Throughout history countless curious writers, philosophers, and scientists have pondered that question, contemplating the linear nature of the onward progress of the ticking time clock that regulates this material existence, and wondering how we might possibly step outside of its relentless tyranny.
But nobody has a time machine.
Time moves on, second after second, in mounting minutes, hours, and days. Once the present turns into the past, we’ve lost it forever. The clock and the calendar stop for no one — which may explain why the Baha’i teachings designate a special period each year for joy and gladness that symbolically transcends time, the annual Baha’i holy days known as Intercalary Days, or Ayyam-i-Ha.
Baha’is all around the world are celebrating those holy days right now, remembering that an eternal Creator is not bound by physical time. That timeless concept — as well as the definition of the Arabic word “Ha” — takes some explaining to understand.
Here’s how it works on the physical level: every year, the four-day (or five-day, in a leap year) Baha’i Intercalary period precedes the last month in the Baha’i calendar, known as “Ala,” or “Loftiness.” During that subsequent month, Baha’is all over the world take part in the annual Baha’i Fast, 19 days of inner reflection, abstention from food and drink during the daylight hours, and prayer and meditation. During the Fast, this “season of restraint,” as Baha’u’llah called it, Baha’is endeavor to observe:
… a period of meditation and prayer, of spiritual recuperation, during which the believer must strive to make the necessary readjustments in his inner life, and to refresh and reinvigorate the spiritual forces latent in his soul. Its significance and purpose are, therefore, fundamentally spiritual in character.
On a more spiritual level, during the Baha’i month of fasting and in the Intercalary days that precede it, our limited human perceptions can sometimes allow us a brief impression, an experience of the transcendent reality beyond the mere material aspects of our existence — or, as Shoghi Effendi, the Guardian of the Baha’i Faith, put it in the book “Principles of Baha’i Administration,” gazing “beyond the curve of time:”
Meditating upon these sublime attributes, man is enabled to gaze beyond the curve of time, wherein the swing and change of planetary movements exists, to the eternal qualities that stabilize the soul. As the seasons return with their quaternary beauty, as the seed sacrifices to the mystery of the harvest, we see reflected in the mirror of the physical world the spiritual spring-time when the Word of God is planted in the heart of man by the coming of God’s Messengers.
So the Baha’i observance of Ayyam-i-Ha — which literally means “the Days of Ha” – in one sense represents the act of transcending that “curve of time.” The Baha’i Intercalary Days are named after the Arabic word Ha, the fifth letter of the Arabic alphabet, because it symbolizes the timeless essence of God, as just one of its many meanings.

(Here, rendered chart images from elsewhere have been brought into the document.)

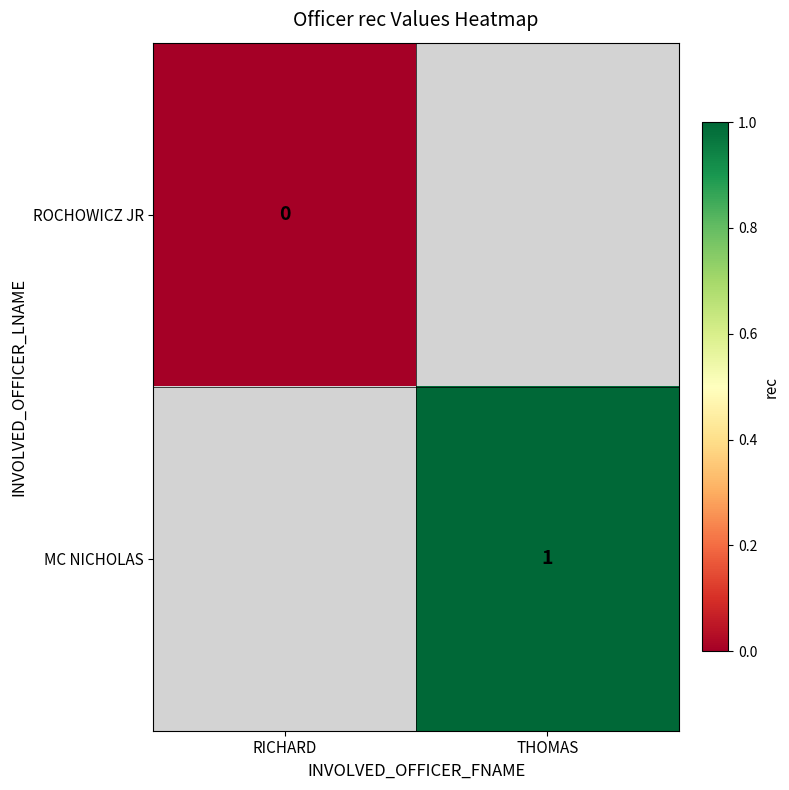

The MC NICHOLAS series shows 1 at THOMAS. True or false?

True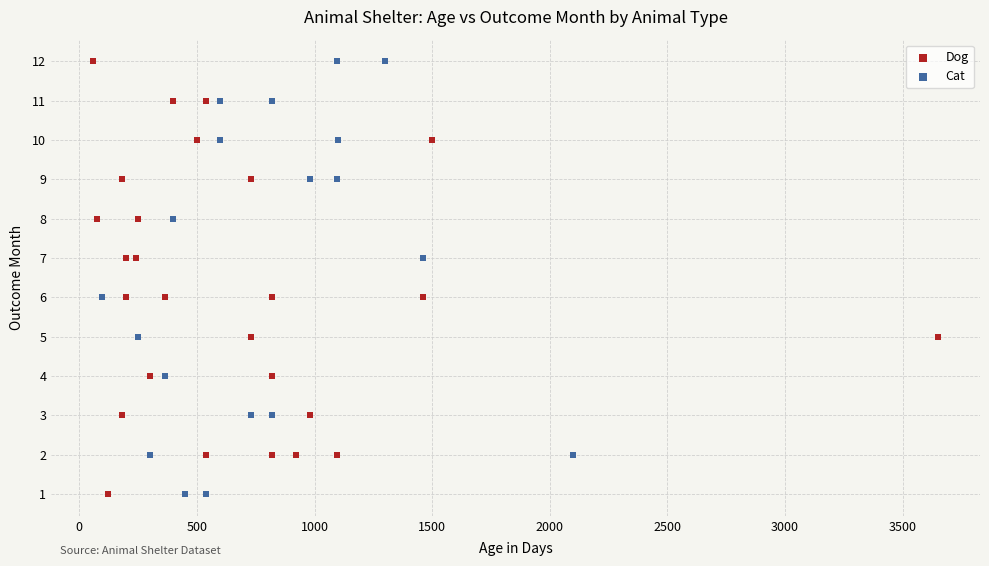

What are all the series names shown in the legend?

Dog, Cat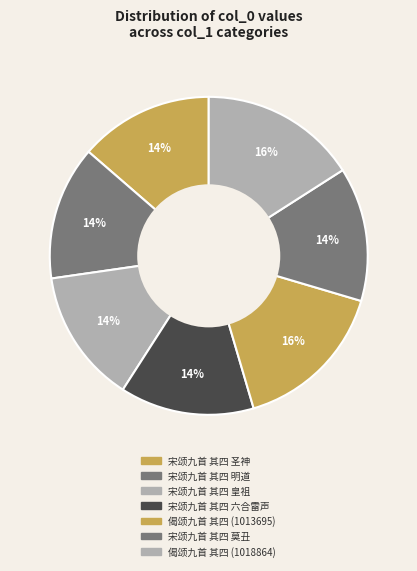

Which category has the biggest portion of the pie?

偈颂九首 其四 (1018864)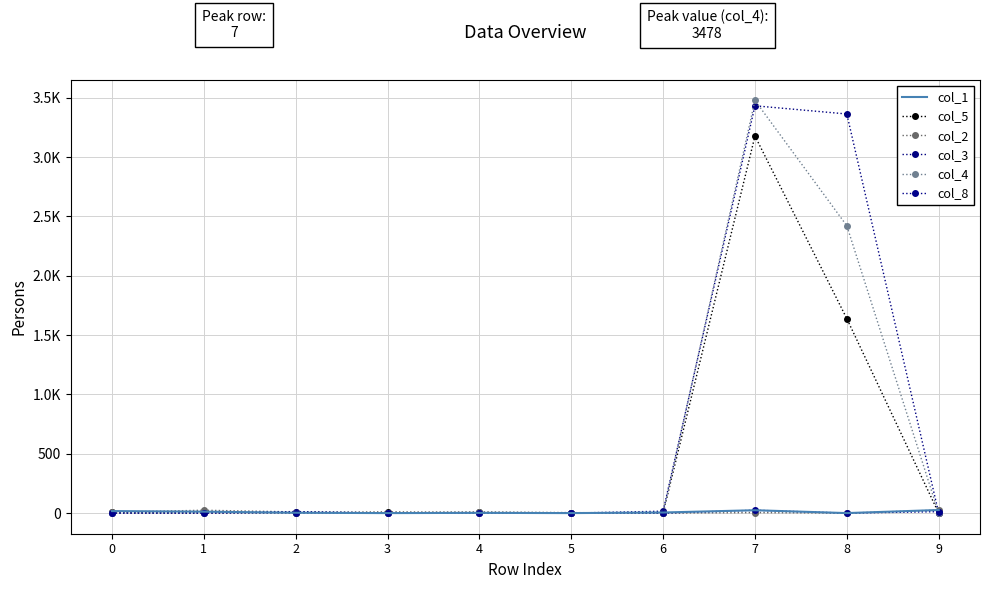

True or false: col_8 and col_5 intersect in this chart.

True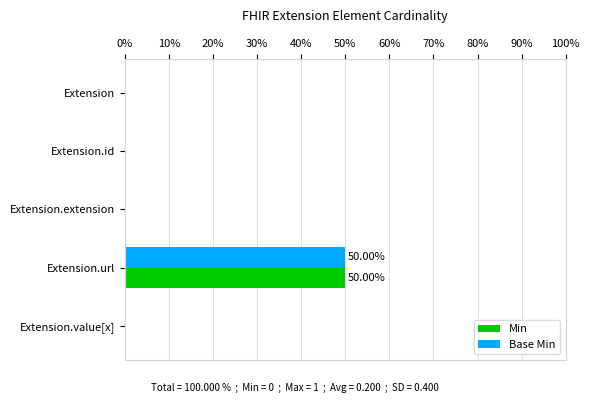

What are all the series names shown in the legend?

Min, Base Min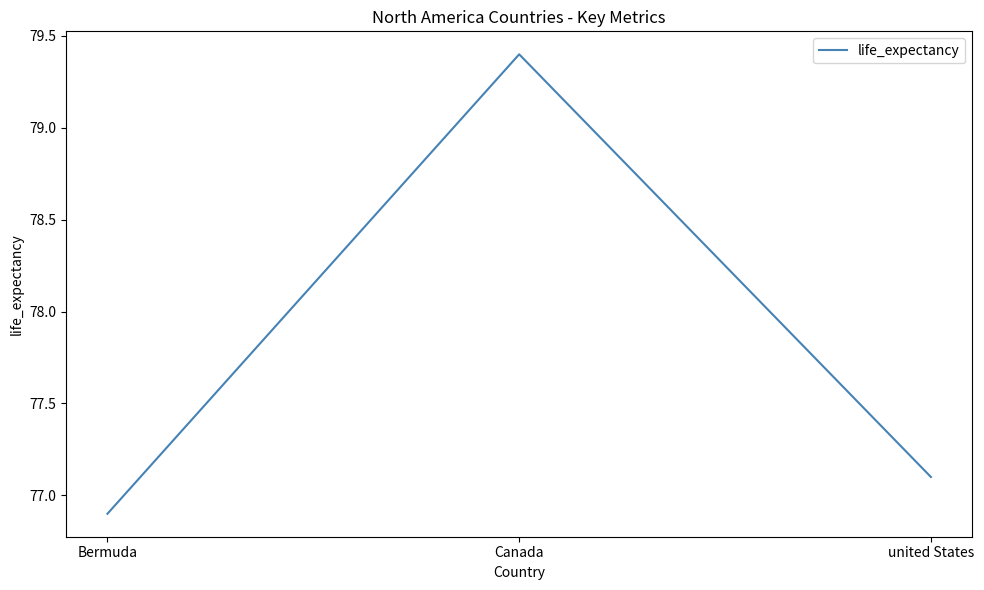

Is it true that the value at united States is 77.1?

True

During the Baha’i Intercalary Days, those sacred days “outside of time,” unbounded by any specific month in the calendar, we can all celebrate and commemorate the greatness of God beyond any individual attributes we associate with the Supreme Being. Baha’u’llah, the prophet and founder of the Baha’i Faith, wrote:
We have ordained that these, amid all nights and days, shall be the manifestations of the letter Ha, and thus they have not been bounded by the limits of the year and its months. It behoveth the people of Baha, throughout these days, to provide good cheer for themselves, their kindred and, beyond them, the poor and needy, and with joy and exultation to hail and glorify their Lord, to sing His praise and magnify His Name …
So during these Intercalary Days the joy, good cheer, and exultation of the world’s Baha’is encourages everyone to celebrate the liveliness and exuberance the Creator has instilled in all of us.